◆ What needs to be done ◆
Would you restate the listing word for word, with the images omitted?

Dataset entries section start

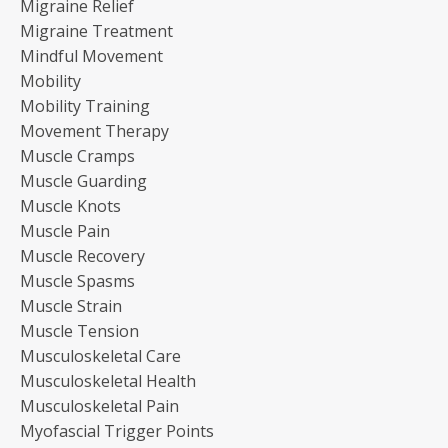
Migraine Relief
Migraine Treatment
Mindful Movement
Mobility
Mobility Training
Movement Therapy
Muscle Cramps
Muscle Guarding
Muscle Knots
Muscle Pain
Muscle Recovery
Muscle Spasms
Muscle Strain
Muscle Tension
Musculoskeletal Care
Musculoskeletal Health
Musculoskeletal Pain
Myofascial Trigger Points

Dataset entries section end

◆ Reply ◆
Migraine Relief
Migraine Treatment
Mindful Movement
Mobility
Mobility Training
Movement Therapy
Muscle Cramps
Muscle Guarding
Muscle Knots
Muscle Pain
Muscle Recovery
Muscle Spasms
Muscle Strain
Muscle Tension
Musculoskeletal Care
Musculoskeletal Health
Musculoskeletal Pain
Myofascial Trigger Points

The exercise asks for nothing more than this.